Despite their significant lending volumes, European development banks face challenges in several key areas. As public banks, they have multiple mandates to fulfil. On the one hand, they provide concessional funding and loans that the market is either not ready or not able to supply, fulfilling a corrective mandate. On the other hand, they are, to an important extent, political institutions that implement political mandates and serve as a foreign policy tool to strengthen the EU’s global role. The balance between these and other mandates can differ greatly from one organisation to the next and is not always easy to achieve. European development banks face the additional collective challenge of working together and ensuring effectiveness as well as the visibility that is needed for the recognition and justification of their continued roles.
Against this backdrop, the contribution analyses two interrelated discussions:
- First, the debates within the EU on how to reform and strengthen the EFAD, also linked to the policy objective to promote external investment with a key role for the European private sector.
- Secondly, the discussion of, and progress towards, formulating a European vision on the reform of multilateral development banks (MDBs).
In 2018, member states commissioned a group of experts (the so-called Wise Persons Group) to develop proposals to improve the coordination and effectiveness of European development finance. The Council did not fully adopt the group’s far-reaching recommendations, such as the establishment of a European Development Bank. Instead, it proposed a series of incremental changes aimed at gradually reforming the existing system. These changes were also in line with the European Commission’s preference to have a key role in determining the focus of lending decisions.
Starting with the global pandemic and the growing realisation that poor visibility and coordination was hampering the EU’s global position, political impetus emerged from the European Commission’s aspiration to defend and advance the EU’s role in an increasingly fragmented world. The Covid-19 pandemic necessitated extraordinary measures and triggered an era of strong public intervention in the markets. Beginning with the financing and provision of vaccines and medical equipment, the EU’s joint efforts soon focused on recovery and reconstruction both within Europe and beyond.
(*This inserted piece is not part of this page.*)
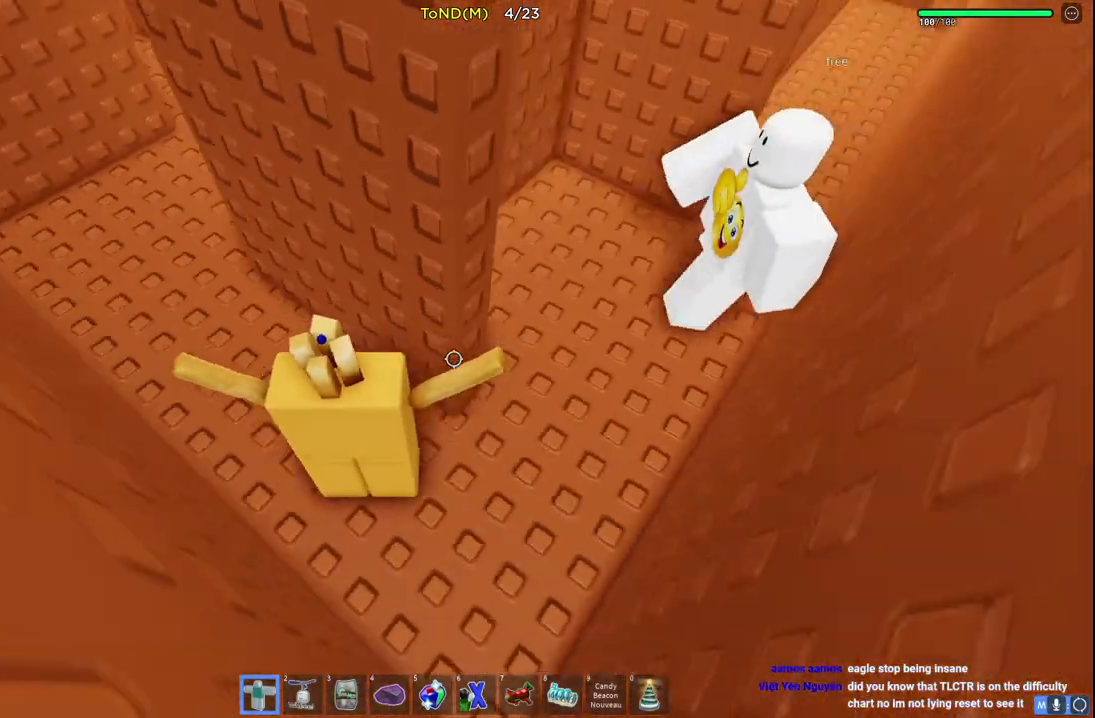
{"keys": ["w"], "events": [[17, "a", "down"], [383, "a", "up"]]}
To coordinate these efforts, “Team Europe” was established – both a public communication effort and an approach to enhance coordination between member states and EU actors aimed to bolster the visibility of EU actions worldwide. A year later, in 2021, the Global Gateway was announced as the EU’s large-scale infrastructure investment programme, the delivery of which depended on the involvement of EFAD actors (see Section 1 in this publication).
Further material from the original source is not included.